Sen. Jon Ford announced that he was working on a bill way back in August and did his first webinar to build momentum.
He had preliminary language done in October. When he filed legislation early in January, he spoke about wanting to have a hearing in his Senate Public Policy Committee by the end of the month.
But the bill never got assigned to his committee and died last week when the Senate deadline passed for bills to advance from committee.
Ford spoke with PlayIndiana about why his bill did not get any consideration this legislative session.
COVID hinders education on online casino
Due to the coronavirus pandemic, there were fewer committee session days and less in-person interaction and lobbying in the Indiana legislature.
“I think I underestimated the need for education. A lot of legislatures don’t understand what iGaming is, and a lot thought we already passed it. With COVID and the lack of in-person communication these days, the timing wasn’t right.”
An Indiana casino scandal also distracted from internet gambling, though Ford didn’t think it was a major factor.
“We just did a big gaming bill two years ago, and I think there was some thought that people weren’t ready for another one,” Ford said.
Ford is disappointed the bill wasn’t at least assigned to his committee so he could hold a formal discussion. That was the choice of Senate leadership.
“Leadership was really trying to temper very detailed legislation this session. If you look at the Senate, we had less legislation filed. I think we didn’t know what to expect with COVID.”
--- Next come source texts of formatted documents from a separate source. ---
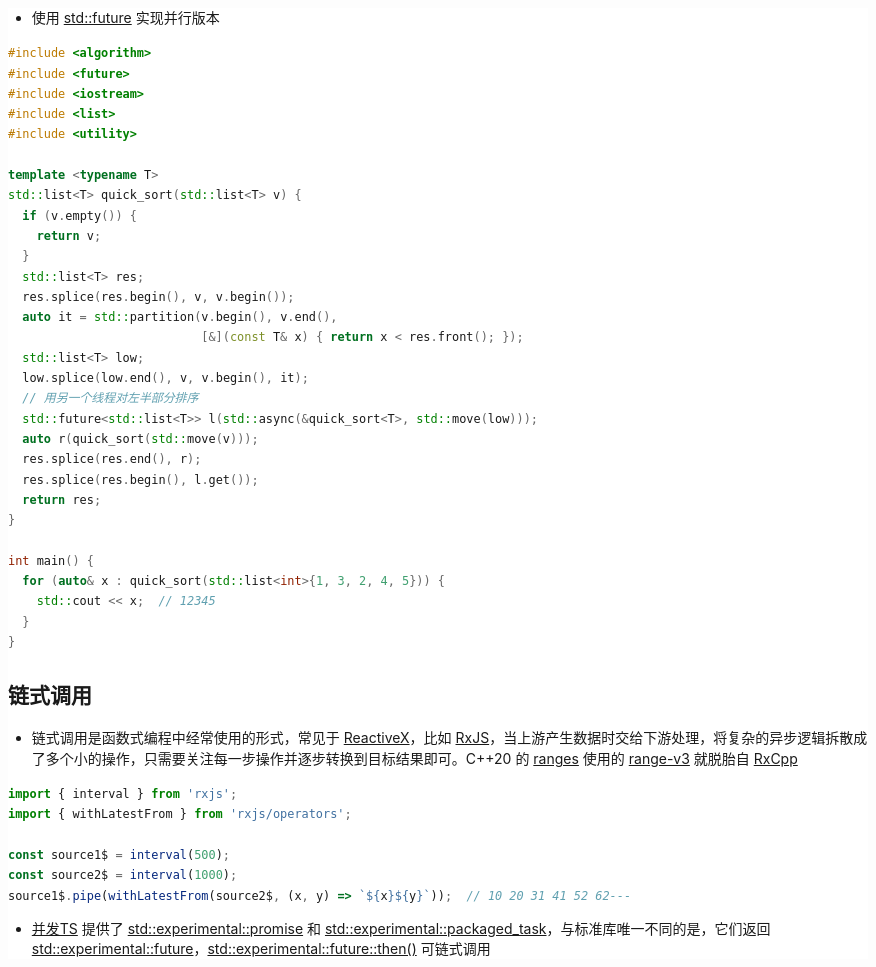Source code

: * 使用 [std::future](https://en.cppreference.com/w/cpp/thread/future) 实现并行版本

```cpp
#include <algorithm>
#include <future>
#include <iostream>
#include <list>
#include <utility>

template <typename T>
std::list<T> quick_sort(std::list<T> v) {
  if (v.empty()) {
    return v;
  }
  std::list<T> res;
  res.splice(res.begin(), v, v.begin());
  auto it = std::partition(v.begin(), v.end(),
                           [&](const T& x) { return x < res.front(); });
  std::list<T> low;
  low.splice(low.end(), v, v.begin(), it);
  // 用另一个线程对左半部分排序
  std::future<std::list<T>> l(std::async(&quick_sort<T>, std::move(low)));
  auto r(quick_sort(std::move(v)));
  res.splice(res.end(), r);
  res.splice(res.begin(), l.get());
  return res;
}

int main() {
  for (auto& x : quick_sort(std::list<int>{1, 3, 2, 4, 5})) {
    std::cout << x;  // 12345
  }
}
```

## 链式调用

* 链式调用是函数式编程中经常使用的形式，常见于 [ReactiveX](https://reactivex.io/intro.html)，比如 [RxJS](https://github.com/ReactiveX/rxjs)，当上游产生数据时交给下游处理，将复杂的异步逻辑拆散成了多个小的操作，只需要关注每一步操作并逐步转换到目标结果即可。C++20 的 [ranges](https://en.cppreference.com/w/cpp/ranges) 使用的 [range-v3](https://github.com/ericniebler/range-v3) 就脱胎自 [RxCpp](https://github.com/ReactiveX/RxCpp)

```ts
import { interval } from 'rxjs';
import { withLatestFrom } from 'rxjs/operators';

const source1$ = interval(500);
const source2$ = interval(1000);
source1$.pipe(withLatestFrom(source2$, (x, y) => `${x}${y}`));  // 10 20 31 41 52 62---
```

* [并发TS](https://en.cppreference.com/w/cpp/experimental/concurrency) 提供了 [std::experimental::promise](https://en.cppreference.com/w/cpp/experimental/concurrency/promise) 和 [std::experimental::packaged_task](https://en.cppreference.com/w/cpp/experimental/concurrency/packaged_task)，与标准库唯一不同的是，它们返回 [std::experimental::future](https://en.cppreference.com/w/cpp/experimental/future)，[std::experimental::future::then()](https://en.cppreference.com/w/cpp/experimental/future/then) 可链式调用
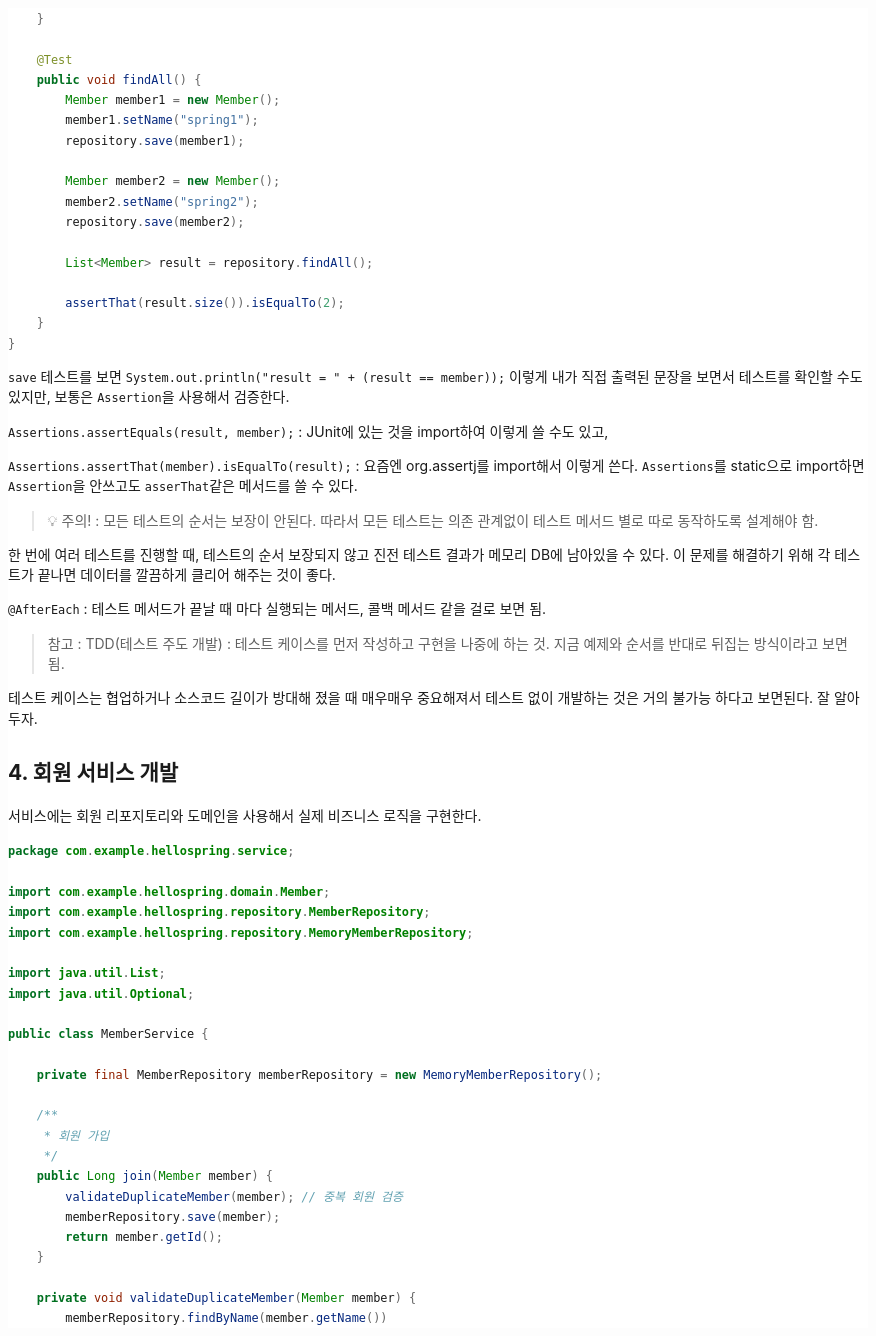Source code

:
 ```java
    }

    @Test
    public void findAll() {
        Member member1 = new Member();
        member1.setName("spring1");
        repository.save(member1);

        Member member2 = new Member();
        member2.setName("spring2");
        repository.save(member2);

        List<Member> result = repository.findAll();

        assertThat(result.size()).isEqualTo(2);
    }
}
```

`save` 테스트를 보면 `System.out.println("result = " + (result == member));` 이렇게 내가 직접 출력된 문장을 보면서 테스트를 확인할 수도 있지만, 보통은 `Assertion`을 사용해서 검증한다.

`Assertions.assertEquals(result, member);` : JUnit에 있는 것을 import하여 이렇게 쓸 수도 있고,

`Assertions.assertThat(member).isEqualTo(result);` : 요즘엔 org.assertj를 import해서 이렇게 쓴다. `Assertions`를 static으로 import하면 `Assertion`을 안쓰고도 `asserThat`같은 메서드를 쓸 수 있다.

> :bulb: 주의! : 모든 테스트의 순서는 보장이 안된다. 따라서 모든 테스트는 의존 관계없이 테스트 메서드 별로 따로 동작하도록 설계해야 함.

한 번에 여러 테스트를 진행할 때, 테스트의 순서 보장되지 않고 진전 테스트 결과가 메모리 DB에 남아있을 수 있다. 이 문제를 해결하기 위해 각 테스트가 끝나면 데이터를 깔끔하게 클리어 해주는 것이 좋다.

`@AfterEach` : 테스트 메서드가 끝날 때 마다 실행되는 메서드, 콜백 메서드 같을 걸로 보면 됨.

> 참고 : TDD(테스트 주도 개발) : 테스트 케이스를 먼저 작성하고 구현을 나중에 하는 것. 지금 예제와 순서를 반대로 뒤집는 방식이라고 보면 됨.

테스트 케이스는 협업하거나 소스코드 길이가 방대해 졌을 때 매우매우 중요해져서 테스트 없이 개발하는 것은 거의 불가능 하다고 보면된다. 잘 알아두자.

## 4. 회원 서비스 개발

서비스에는 회원 리포지토리와 도메인을 사용해서 실제 비즈니스 로직을 구현한다.

```java
package com.example.hellospring.service;

import com.example.hellospring.domain.Member;
import com.example.hellospring.repository.MemberRepository;
import com.example.hellospring.repository.MemoryMemberRepository;

import java.util.List;
import java.util.Optional;

public class MemberService {

    private final MemberRepository memberRepository = new MemoryMemberRepository();

    /**
     * 회원 가입
     */
    public Long join(Member member) {
        validateDuplicateMember(member); // 중복 회원 검증
        memberRepository.save(member);
        return member.getId();
    }

    private void validateDuplicateMember(Member member) {
        memberRepository.findByName(member.getName())
```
Economic need not as high as expected
When Indiana casinos and Ford began discussing internet gambling legislation, casinos were closed by the pandemic. State tax revenue, from the casinos and income taxes, also figured to be severely impacted.
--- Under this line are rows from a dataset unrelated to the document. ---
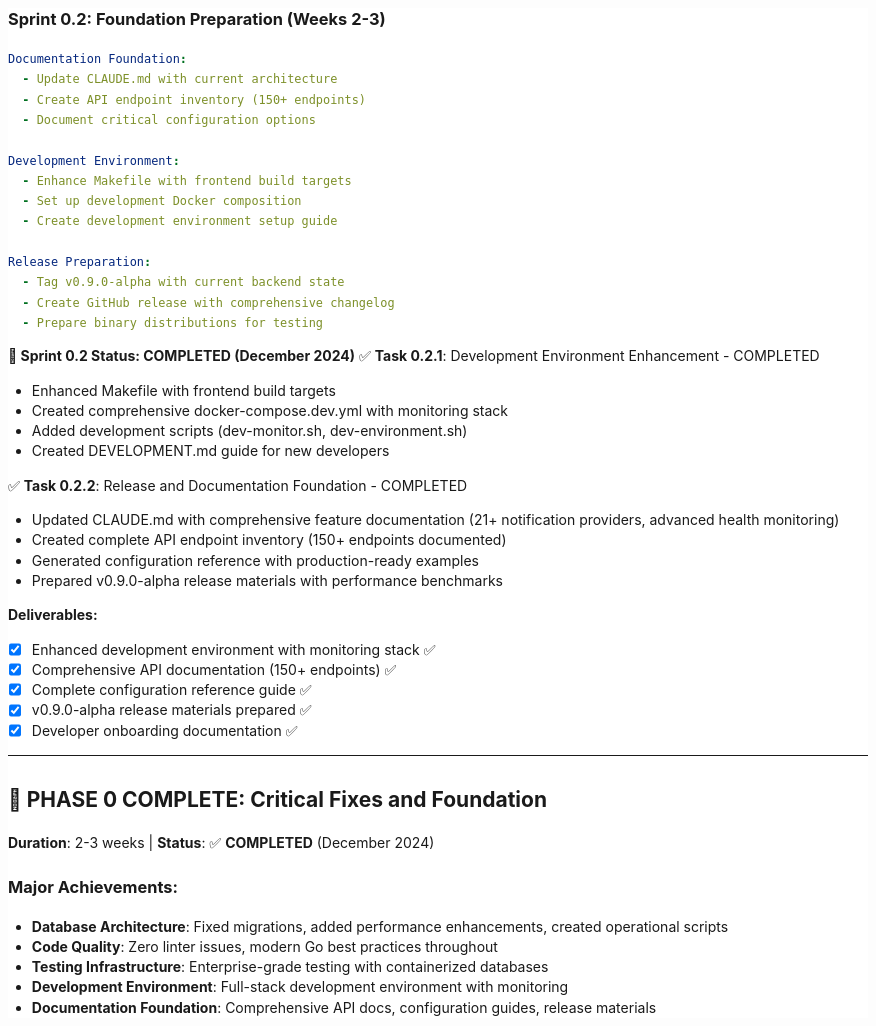 ### **Sprint 0.2: Foundation Preparation** (Weeks 2-3)
```yaml
Documentation Foundation:
  - Update CLAUDE.md with current architecture
  - Create API endpoint inventory (150+ endpoints)
  - Document critical configuration options

Development Environment:
  - Enhance Makefile with frontend build targets
  - Set up development Docker composition
  - Create development environment setup guide

Release Preparation:
  - Tag v0.9.0-alpha with current backend state
  - Create GitHub release with comprehensive changelog
  - Prepare binary distributions for testing
```

**🎉 Sprint 0.2 Status: COMPLETED (December 2024)**
✅ **Task 0.2.1**: Development Environment Enhancement - COMPLETED
  - Enhanced Makefile with frontend build targets
  - Created comprehensive docker-compose.dev.yml with monitoring stack
  - Added development scripts (dev-monitor.sh, dev-environment.sh)
  - Created DEVELOPMENT.md guide for new developers

✅ **Task 0.2.2**: Release and Documentation Foundation - COMPLETED
  - Updated CLAUDE.md with comprehensive feature documentation (21+ notification providers, advanced health monitoring)
  - Created complete API endpoint inventory (150+ endpoints documented)
  - Generated configuration reference with production-ready examples
  - Prepared v0.9.0-alpha release materials with performance benchmarks

**Deliverables:**
- [x] Enhanced development environment with monitoring stack ✅
- [x] Comprehensive API documentation (150+ endpoints) ✅
- [x] Complete configuration reference guide ✅
- [x] v0.9.0-alpha release materials prepared ✅
- [x] Developer onboarding documentation ✅

---

## 🎉 **PHASE 0 COMPLETE: Critical Fixes and Foundation**
**Duration**: 2-3 weeks | **Status**: ✅ **COMPLETED** (December 2024)

### **Major Achievements:**
- **Database Architecture**: Fixed migrations, added performance enhancements, created operational scripts
- **Code Quality**: Zero linter issues, modern Go best practices throughout
- **Testing Infrastructure**: Enterprise-grade testing with containerized databases
- **Development Environment**: Full-stack development environment with monitoring
- **Documentation Foundation**: Comprehensive API docs, configuration guides, release materials
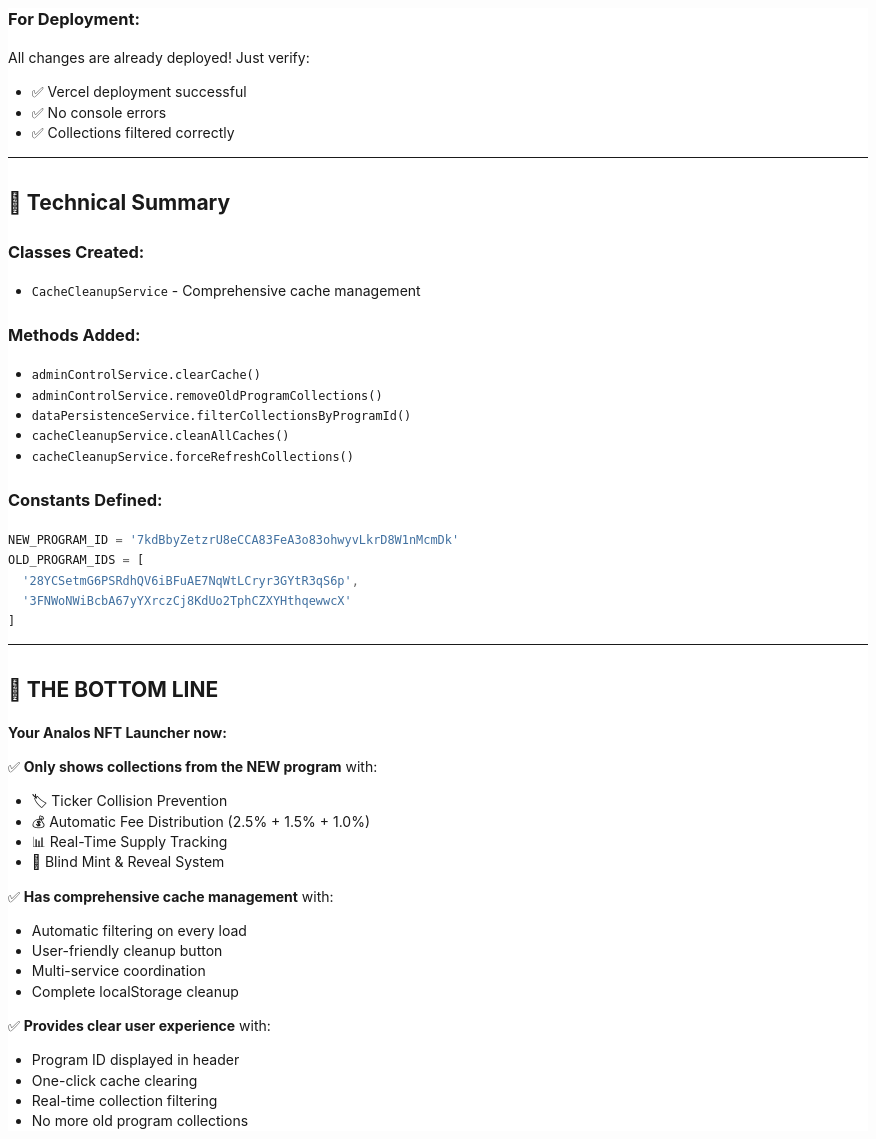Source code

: ### **For Deployment:**
All changes are already deployed! Just verify:
- ✅ Vercel deployment successful
- ✅ No console errors
- ✅ Collections filtered correctly

---

## 📝 **Technical Summary**

### **Classes Created:**
- `CacheCleanupService` - Comprehensive cache management

### **Methods Added:**
- `adminControlService.clearCache()`
- `adminControlService.removeOldProgramCollections()`
- `dataPersistenceService.filterCollectionsByProgramId()`
- `cacheCleanupService.cleanAllCaches()`
- `cacheCleanupService.forceRefreshCollections()`

### **Constants Defined:**
```typescript
NEW_PROGRAM_ID = '7kdBbyZetzrU8eCCA83FeA3o83ohwyvLkrD8W1nMcmDk'
OLD_PROGRAM_IDS = [
  '28YCSetmG6PSRdhQV6iBFuAE7NqWtLCryr3GYtR3qS6p',
  '3FNWoNWiBcbA67yYXrczCj8KdUo2TphCZXYHthqewwcX'
]
```

---

## 🎉 **THE BOTTOM LINE**

**Your Analos NFT Launcher now:**

✅ **Only shows collections from the NEW program** with:
   - 🏷️ Ticker Collision Prevention
   - 💰 Automatic Fee Distribution (2.5% + 1.5% + 1.0%)
   - 📊 Real-Time Supply Tracking
   - 🎲 Blind Mint & Reveal System

✅ **Has comprehensive cache management** with:
   - Automatic filtering on every load
   - User-friendly cleanup button
   - Multi-service coordination
   - Complete localStorage cleanup

✅ **Provides clear user experience** with:
   - Program ID displayed in header
   - One-click cache clearing
   - Real-time collection filtering
   - No more old program collections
That created a need for new revenue. However, Indiana casino revenue only declined by 7.1% in 2020. Compare that to a 57% drop in New York and a 56% dip in Michigan.
“Going into this, I was kind of hoping casinos could express more of a loss. It’s really hard for them to make the case now because some of them are performing pretty well. I think the shut down actually forced them to look at the properties and focus on efficiencies. Some of them have told me it helped them be more profitable.”
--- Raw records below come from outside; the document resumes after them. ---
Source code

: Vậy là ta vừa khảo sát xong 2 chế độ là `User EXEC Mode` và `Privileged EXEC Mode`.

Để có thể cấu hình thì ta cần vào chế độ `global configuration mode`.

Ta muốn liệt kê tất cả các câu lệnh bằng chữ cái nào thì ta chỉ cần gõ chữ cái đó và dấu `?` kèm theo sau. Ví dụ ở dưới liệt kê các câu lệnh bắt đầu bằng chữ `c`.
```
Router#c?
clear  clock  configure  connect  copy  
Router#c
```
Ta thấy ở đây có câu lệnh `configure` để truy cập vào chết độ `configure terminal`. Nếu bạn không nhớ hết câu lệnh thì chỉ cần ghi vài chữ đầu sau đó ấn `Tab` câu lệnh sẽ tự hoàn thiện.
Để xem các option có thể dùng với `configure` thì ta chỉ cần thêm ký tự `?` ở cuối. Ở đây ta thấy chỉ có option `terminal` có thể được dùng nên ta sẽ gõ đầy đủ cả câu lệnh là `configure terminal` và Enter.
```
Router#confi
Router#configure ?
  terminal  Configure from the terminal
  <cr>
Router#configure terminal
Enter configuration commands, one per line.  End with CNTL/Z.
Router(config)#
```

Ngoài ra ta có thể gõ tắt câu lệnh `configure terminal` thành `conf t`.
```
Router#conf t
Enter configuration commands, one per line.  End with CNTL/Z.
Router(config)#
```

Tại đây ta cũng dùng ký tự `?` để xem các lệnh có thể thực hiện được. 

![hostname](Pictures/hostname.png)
State tax revenues also stabilized, creating a budget surplus.
“We don’t have the budget shortfall we thought we were going to have or what other states are experiencing,” Ford said. “We don’t have a dire need for revenue, which is a good position to be in.”
Next year could be better opportunity for online casino
Ford plans to reintroduce his bill next session, when there should be less distractions.
The legislature hopefully will be back to normal, unencumbered by the pandemic.
And the Indiana Gaming Commission’s investigation into casino executives at Spectacle Entertainment will likely be resolved.
But Ford won’t wait for next year to get started. He said he will continue doing educational webinars to bring his colleagues up to speed on the topic.
Ford helped bring sports betting legislation across the finish line in its second year of discussion in Indiana, and he thinks he can do the same with iGaming.
“It’s not uncommon that bills don’t make it the first year,” Ford said. “With sports wagering, it was the same kind of thing. We introduced language and it didn’t move. So we spent a year educating, came back and it flew through.”